雷夫没有松开爪子。他直接把芬恩的脑袋按进了自己的鬃毛里,下巴压在他的头顶上,整头狮子像一座黑色的山一样把他罩住了。
“你给我听好了,”雷夫的声音从胸腔里震出来,“你以后想趴就趴,想蹭就蹭,不用装可怜。我让你过来的意思就是你可以过来。任何时候。”
芬恩在他的鬃毛里沉默了大概三秒。
然后一个闷闷的声音传出来:“……你不觉得我烦吗?”
“烦。烦死了。”雷夫毫不犹豫地说,“但烦也得忍着。谁让我捡了你。”
芬恩又沉默了一下。
然后雷夫感觉到一团温热的东西在他的胸口蹭了蹭。

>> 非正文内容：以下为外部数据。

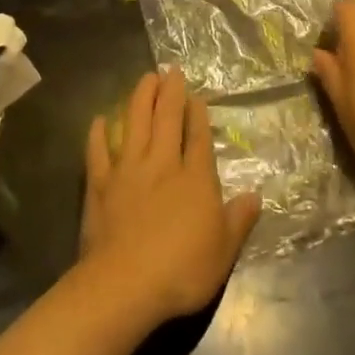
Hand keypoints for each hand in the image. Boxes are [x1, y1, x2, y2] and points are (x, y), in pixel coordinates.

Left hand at [79, 69, 260, 326]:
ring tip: (145, 78)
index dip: (198, 114)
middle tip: (170, 70)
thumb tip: (255, 195)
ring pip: (134, 125)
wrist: (125, 284)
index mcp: (195, 179)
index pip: (198, 137)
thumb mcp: (224, 251)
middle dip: (170, 93)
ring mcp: (128, 172)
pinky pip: (98, 152)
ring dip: (140, 99)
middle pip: (166, 120)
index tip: (196, 95)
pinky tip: (99, 120)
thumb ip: (239, 220)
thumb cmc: (182, 270)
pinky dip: (98, 134)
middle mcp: (162, 165)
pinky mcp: (100, 185)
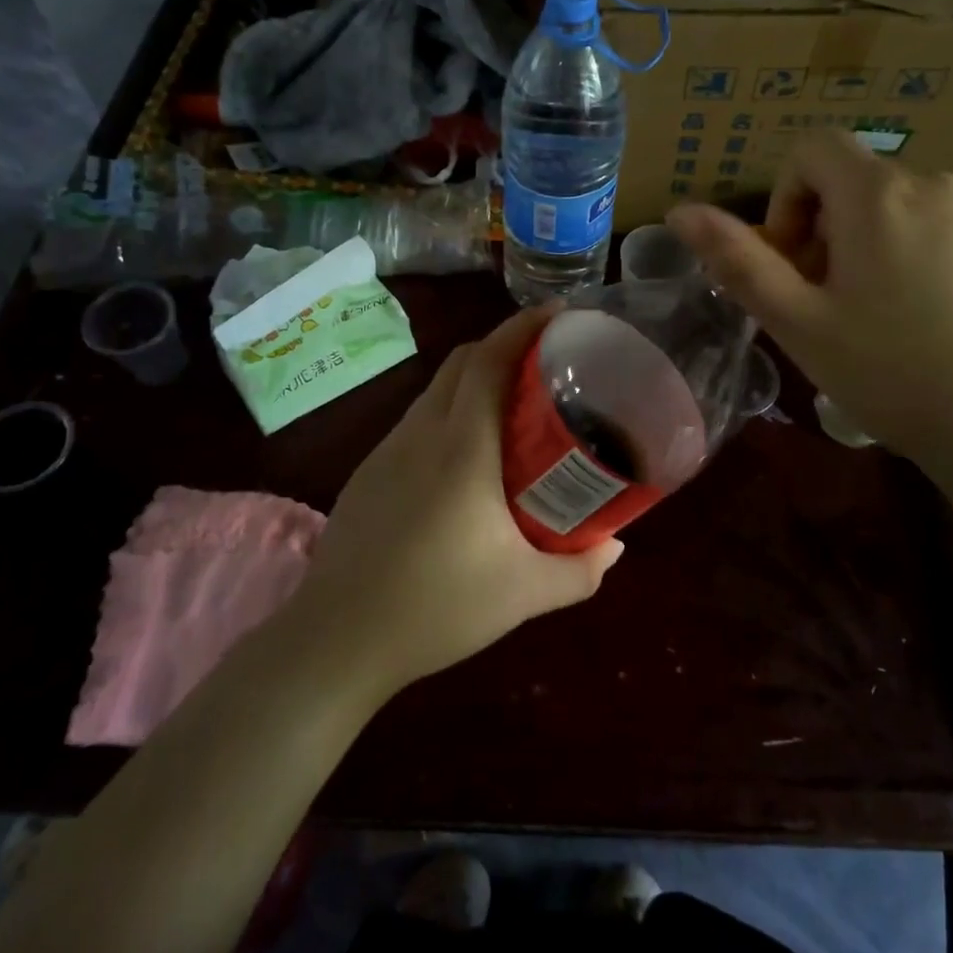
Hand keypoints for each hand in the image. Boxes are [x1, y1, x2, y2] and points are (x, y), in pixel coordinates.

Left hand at [290, 306, 624, 695]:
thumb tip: (616, 547)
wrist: (337, 640)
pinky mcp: (369, 472)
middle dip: (505, 345)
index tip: (559, 311)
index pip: (491, 359)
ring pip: (437, 389)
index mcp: (463, 447)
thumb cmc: (437, 608)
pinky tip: (467, 457)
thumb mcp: (524, 594)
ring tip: (513, 406)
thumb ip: (580, 570)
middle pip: (463, 361)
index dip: (524, 326)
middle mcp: (422, 433)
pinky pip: (418, 420)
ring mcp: (388, 450)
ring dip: (475, 378)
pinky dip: (450, 411)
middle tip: (547, 361)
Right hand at [667, 131, 952, 469]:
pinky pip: (951, 225)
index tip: (793, 260)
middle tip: (830, 301)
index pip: (813, 149)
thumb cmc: (892, 373)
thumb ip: (737, 259)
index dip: (786, 197)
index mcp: (877, 196)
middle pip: (858, 181)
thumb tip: (679, 210)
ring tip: (884, 314)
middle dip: (828, 228)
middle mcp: (936, 183)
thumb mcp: (798, 321)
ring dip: (877, 240)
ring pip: (905, 204)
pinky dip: (925, 252)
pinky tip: (937, 317)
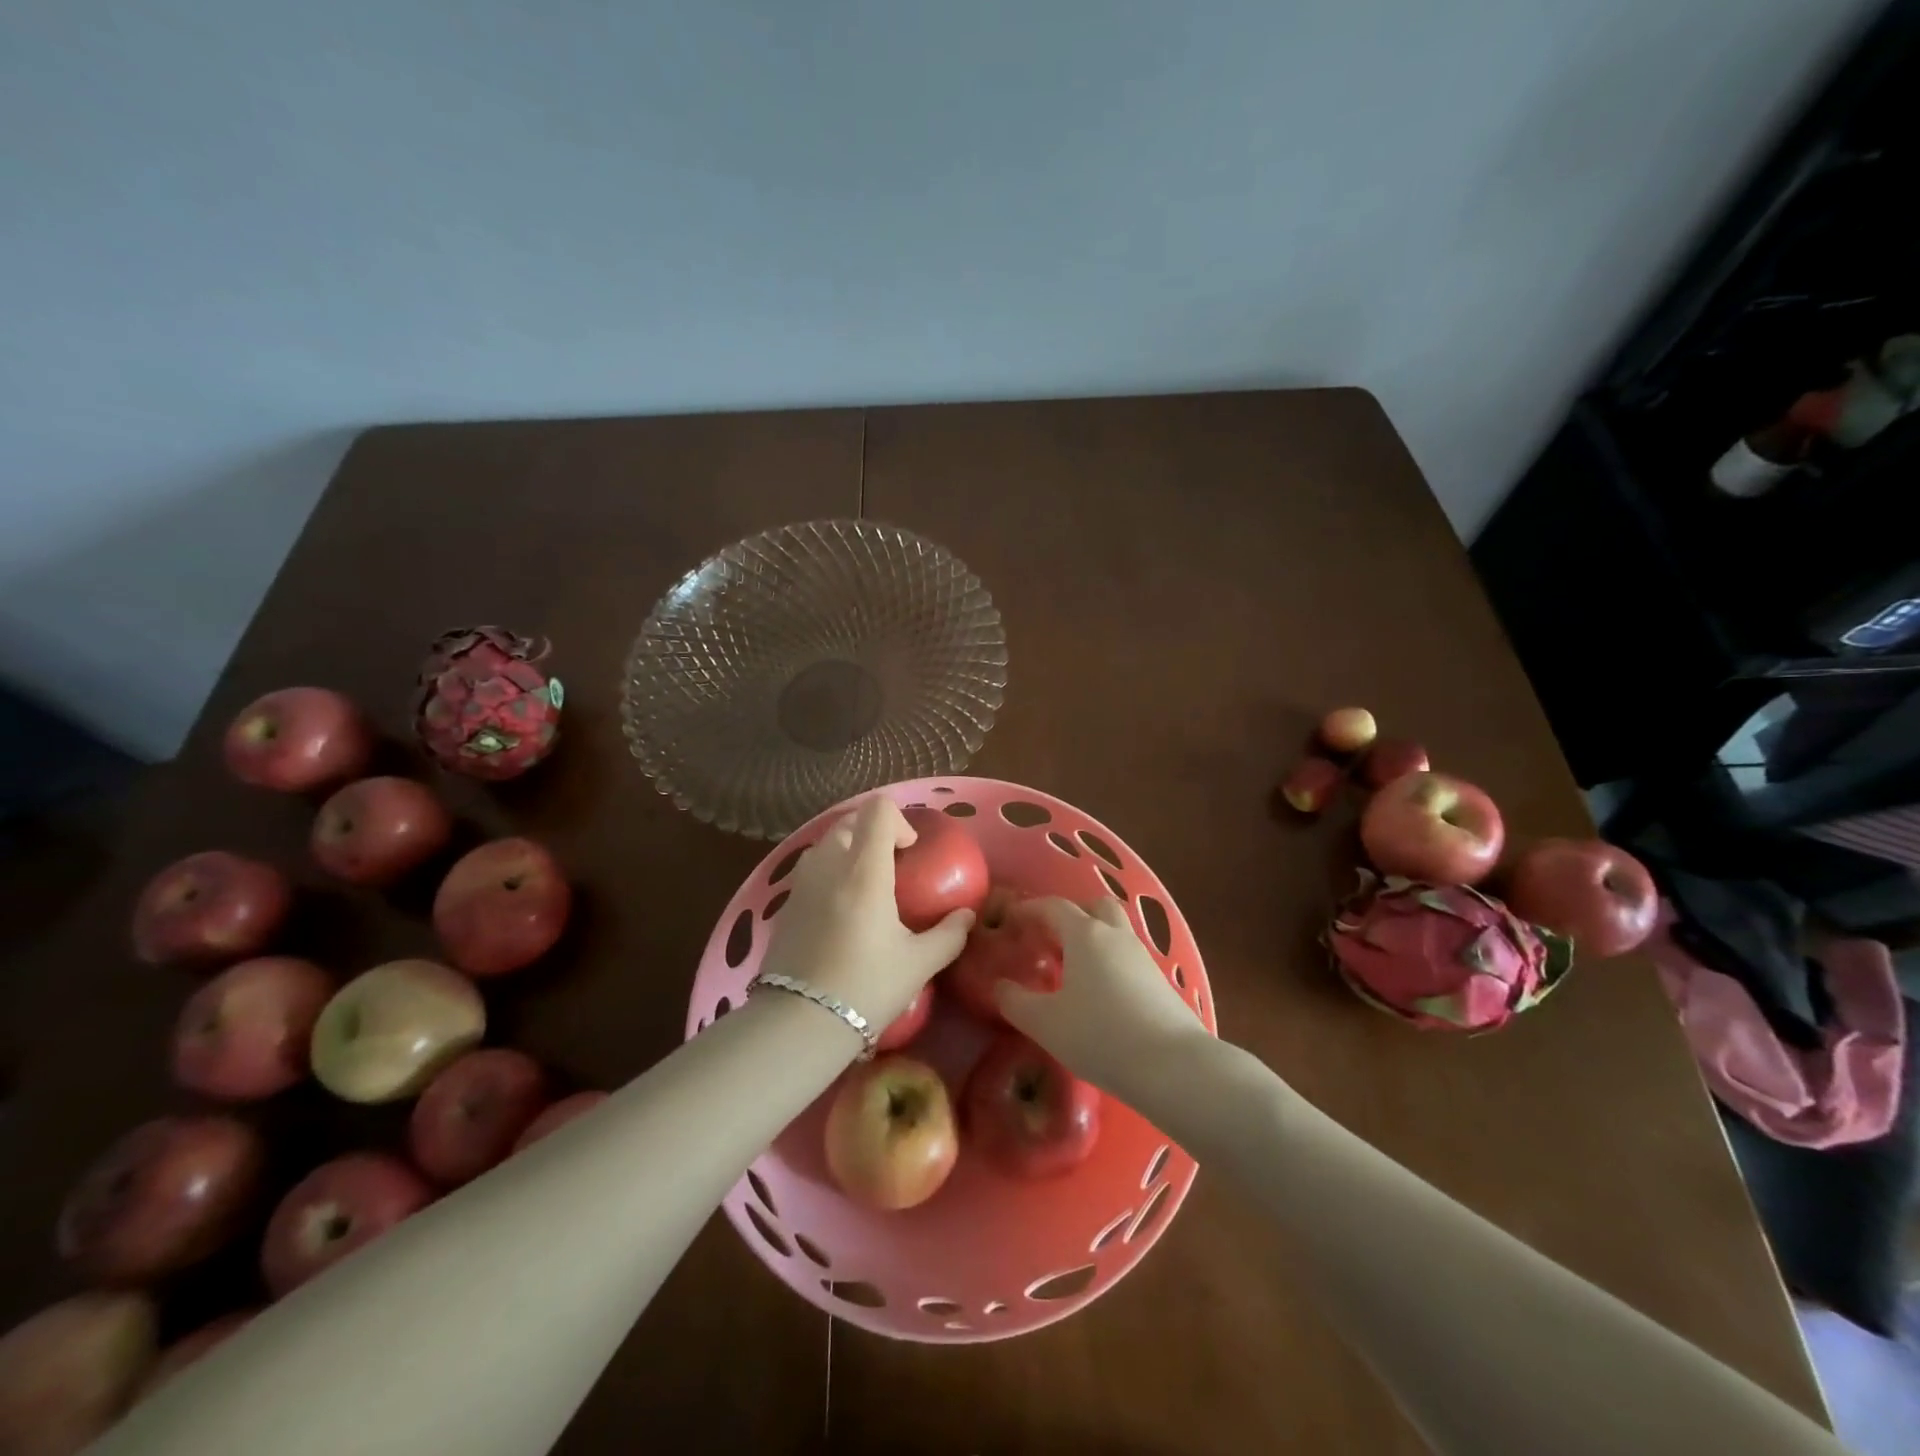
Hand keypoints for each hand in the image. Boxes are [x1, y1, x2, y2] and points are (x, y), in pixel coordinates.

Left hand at [758, 796, 973, 1037]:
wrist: (799, 1022)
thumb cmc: (866, 987)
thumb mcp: (918, 964)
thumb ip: (949, 934)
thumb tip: (967, 915)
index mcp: (864, 871)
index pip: (877, 811)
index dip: (899, 820)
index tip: (910, 851)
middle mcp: (829, 866)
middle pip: (849, 821)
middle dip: (873, 832)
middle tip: (892, 864)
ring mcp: (801, 884)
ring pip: (825, 843)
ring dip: (848, 850)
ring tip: (866, 884)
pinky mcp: (785, 905)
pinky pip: (810, 870)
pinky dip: (830, 873)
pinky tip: (842, 910)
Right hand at [994, 897, 1208, 1095]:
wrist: (1173, 1066)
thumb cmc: (1100, 1036)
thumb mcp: (1046, 1024)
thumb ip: (1016, 1002)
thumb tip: (1000, 987)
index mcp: (1086, 935)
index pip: (1054, 906)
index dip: (1030, 908)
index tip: (1012, 919)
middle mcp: (1116, 936)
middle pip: (1095, 906)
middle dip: (1072, 914)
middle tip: (1051, 938)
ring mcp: (1143, 957)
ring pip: (1116, 931)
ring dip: (1094, 939)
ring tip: (1073, 969)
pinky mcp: (1161, 982)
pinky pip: (1129, 958)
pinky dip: (1111, 963)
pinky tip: (1101, 994)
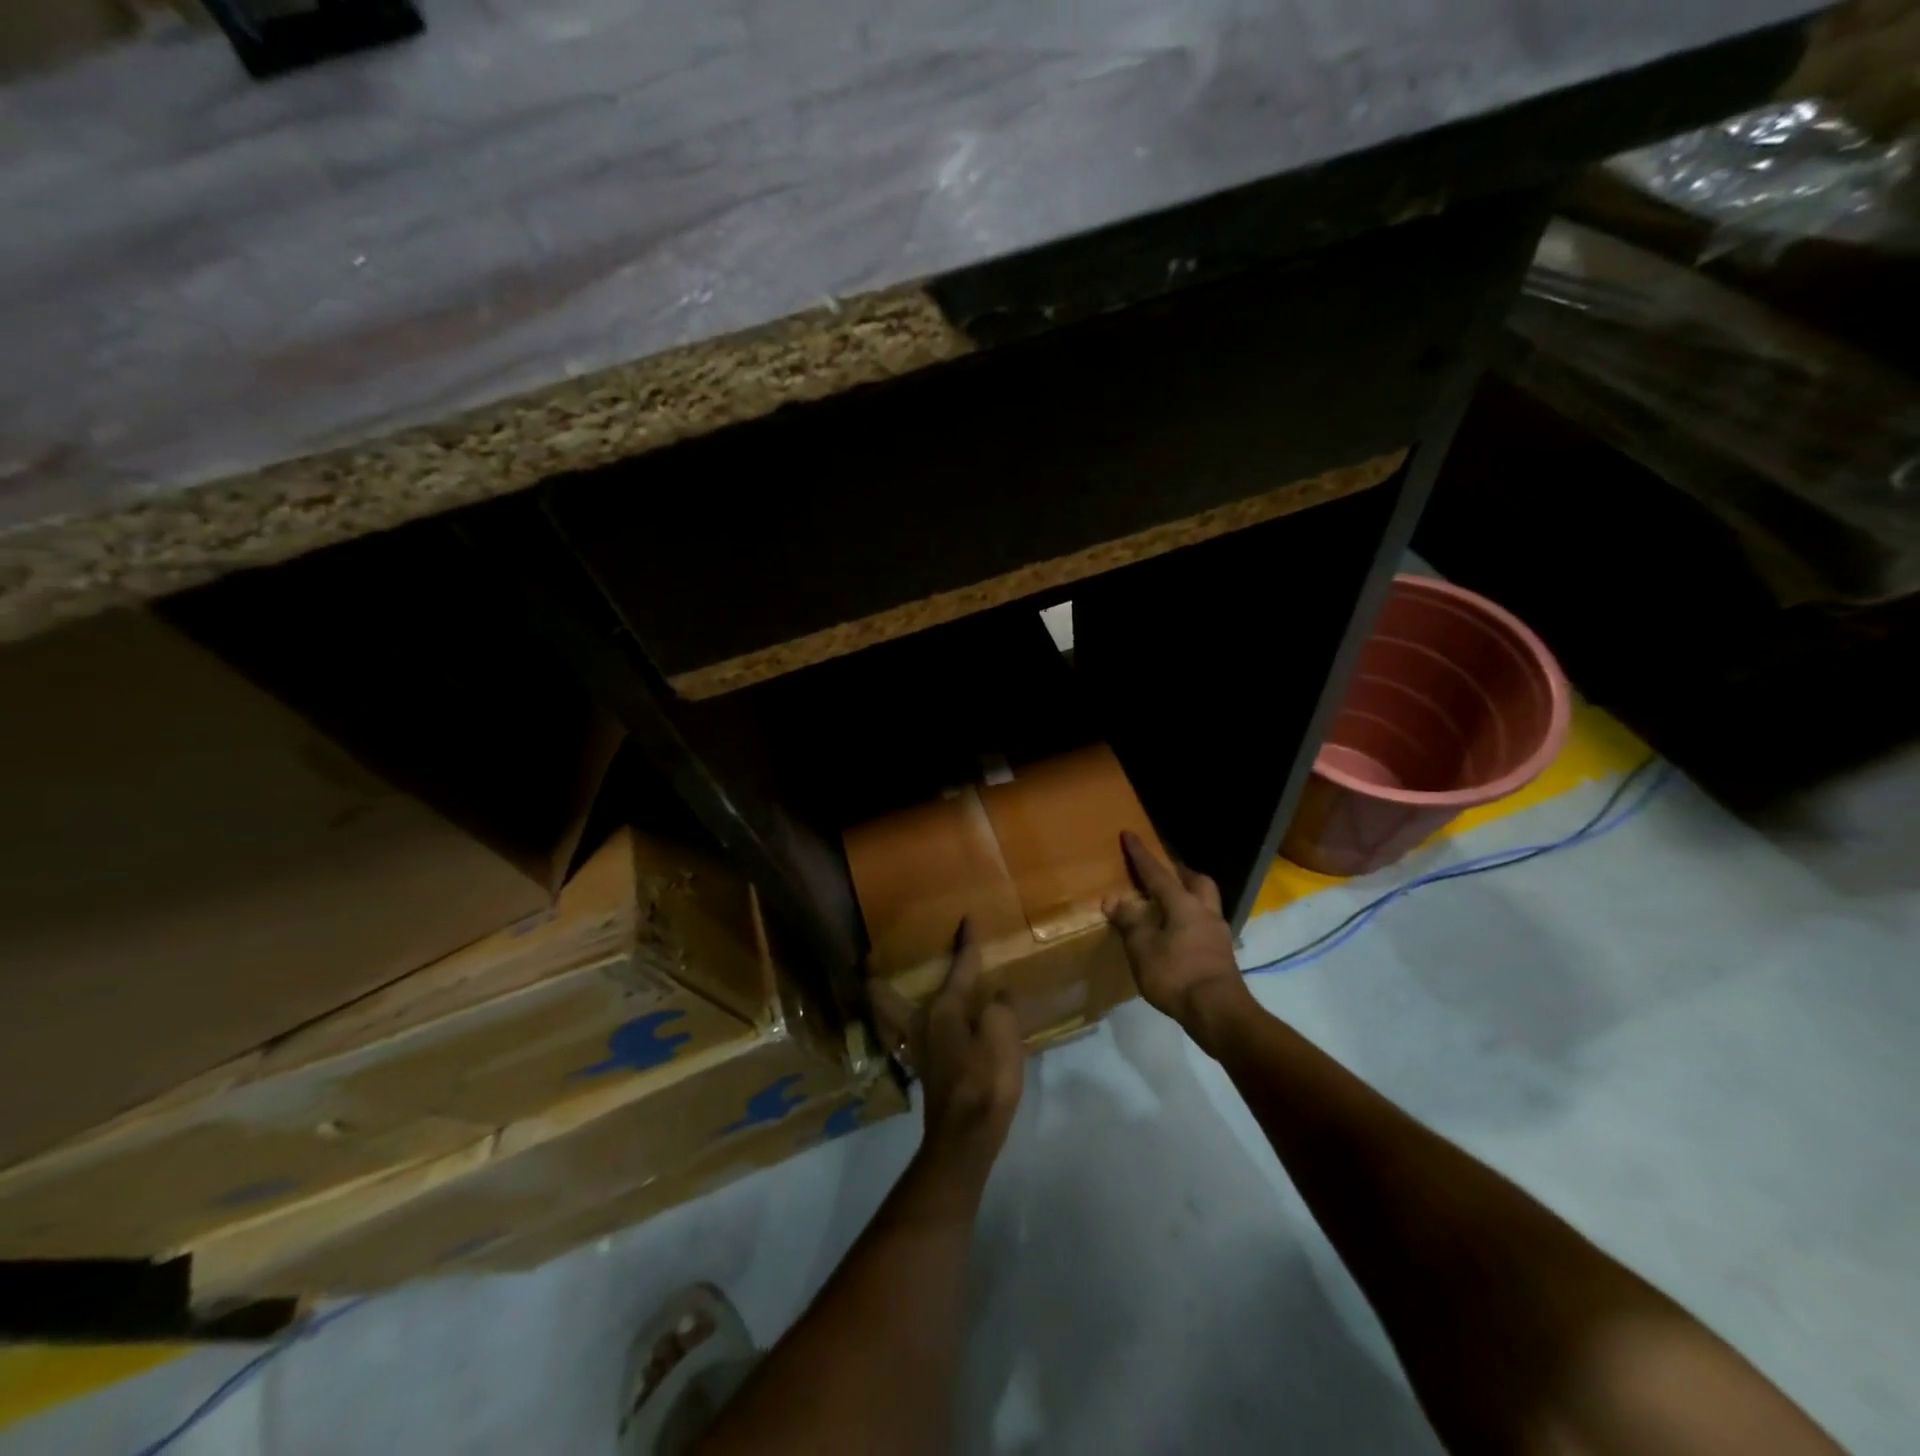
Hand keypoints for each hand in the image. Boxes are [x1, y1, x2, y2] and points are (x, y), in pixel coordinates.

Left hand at [870, 918, 1024, 1177]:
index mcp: (943, 1010)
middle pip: (888, 998)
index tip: (966, 920)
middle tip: (868, 963)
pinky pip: (914, 1034)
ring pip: (896, 1018)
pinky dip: (913, 1022)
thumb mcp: (1003, 1036)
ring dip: (891, 1001)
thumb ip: (1000, 1009)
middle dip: (878, 981)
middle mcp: (922, 1024)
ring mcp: (920, 1050)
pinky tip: (929, 1025)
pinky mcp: (927, 1071)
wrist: (967, 1138)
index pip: (959, 968)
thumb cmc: (985, 1081)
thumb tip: (996, 998)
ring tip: (891, 987)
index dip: (966, 944)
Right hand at [1104, 831, 1252, 1048]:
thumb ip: (1129, 921)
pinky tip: (1180, 934)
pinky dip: (1192, 921)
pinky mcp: (1223, 954)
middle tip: (1164, 871)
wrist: (1218, 1012)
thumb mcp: (1142, 948)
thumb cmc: (1176, 974)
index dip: (1141, 855)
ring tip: (1170, 903)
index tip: (1129, 834)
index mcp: (1182, 904)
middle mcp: (1204, 912)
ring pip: (1206, 902)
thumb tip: (1113, 899)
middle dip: (1179, 871)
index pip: (1157, 873)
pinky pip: (1206, 925)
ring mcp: (1218, 933)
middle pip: (1196, 881)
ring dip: (1190, 896)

不是那种试探性的、小心翼翼的蹭,而是一种带着一点点撒娇的、放开了的蹭。
芬恩的尾巴从身后卷过来,缠上了他的尾巴。
“雷夫哥哥。”芬恩的声音从他的鬃毛里传出来,含含糊糊的。
“嗯。”
“你是不是发现了?”
雷夫的耳朵竖了起来:“发现什么?”
芬恩从他的鬃毛里抬起头来,金色的眼睛看着他。那双眼睛里没有委屈了,也没有困惑了,只有一种坦然的、明亮的、带着一点笑意的光。
“发现我是故意的。”芬恩说。
空气安静了大概两秒。
雷夫的表情凝固了。
“……你说什么?”
芬恩的尾巴在他的尾巴上轻轻卷了一下,嘴角微微翘起来:“从你第一次疏远我的时候,我就知道了。你不让我靠近,不是因为我做错了什么,是因为你自己。”
雷夫的瞳孔收缩了一下。
“所以我就想……如果我表现得很可怜,你是不是就会心软?”芬恩的声音很平静,“然后你就会让我重新靠近。然后我就可以靠得更近一点。”
雷夫张了张嘴,发现自己说不出话。
芬恩歪了歪头,金色的眼睛弯成了月牙的形状:“你是不是觉得我很坏?”
雷夫沉默了大概十秒。
然后他发出了一声长长的、沉重的、带着无尽疲惫的叹息。
“你,”他说,声音沙哑得像是被砂纸磨过,“你他妈真的是个——”
他找不到词了。
他该说什么?说你是个心机男?说你是个小骗子?说你把我耍得团团转?
但看着芬恩那双弯成月牙的金色眼睛,他发现自己说不出任何一句重话。
“……你赢了。”他说,把下巴重新搁在芬恩的头顶上,声音闷闷的,“以后你说了算。”
芬恩的尾巴在他尾巴上用力卷了一下,发出了一声小小的、满足的笑声。
如果狮子会笑的话。
“那我可以继续趴在你身上睡觉吗?”
“可以。”
“可以把脑袋塞进你的鬃毛里吗?”
“可以。”
“可以在你巡逻的时候跟着你吗?”
“可以。”
“可以——”
“你够了啊。”雷夫的声音带着一丝无奈。
芬恩把脑袋重新埋进他的鬃毛里,呼噜声震天响。
雷夫闭上眼睛。
他的脑子里有一个声音在说:你看,我就说吧。他就是故意的。他一直在套路你。
另一个声音说:知道了又怎样?你舍得把他推开吗?
第一个声音沉默了。
雷夫低头闻了闻芬恩的鬃毛。
那股蜂蜜一样的甜味钻进他的鼻腔,顺着某种他解释不了的通道直接灌进了大脑。他的瞳孔微微收缩了一下,后颈的毛不自觉地炸开了一点点。
香。
真的很香。
他以前觉得一个公狮子“香”是一件很不正常的事。但现在他不想管正不正常了。
他就是香。怎么了?
草原上有哪条法律说了公狮子不能好闻?
雷夫把鼻子埋进芬恩的鬃毛里,深深地吸了一口气。
芬恩在他的鬃毛里发出一声困惑的“嗯?”
“没什么,”雷夫的声音闷闷的,“你鬃毛上有根刺。”
“又是刺?”芬恩的语气里带着一丝笑意,“你上次也这么说。”
“上次是真的有刺。这次也是。”
“好吧。”芬恩没有拆穿他,只是把脑袋往他怀里又缩了缩,尾巴卷得更紧了。
雷夫趴在那里,感受着怀里的温度和重量,还有那股从芬恩身上传来的、淡淡的蜂蜜甜味。
他突然觉得半直半弯就半直半弯吧。反正也直不回去了。
而且怀里这个,好像也不是什么坏事。
……
第五天。雷夫正式放弃了直男自救计划。
他把这个计划从脑子里删除了,就像删除一个不需要的健身app一样,干净利落,不留痕迹。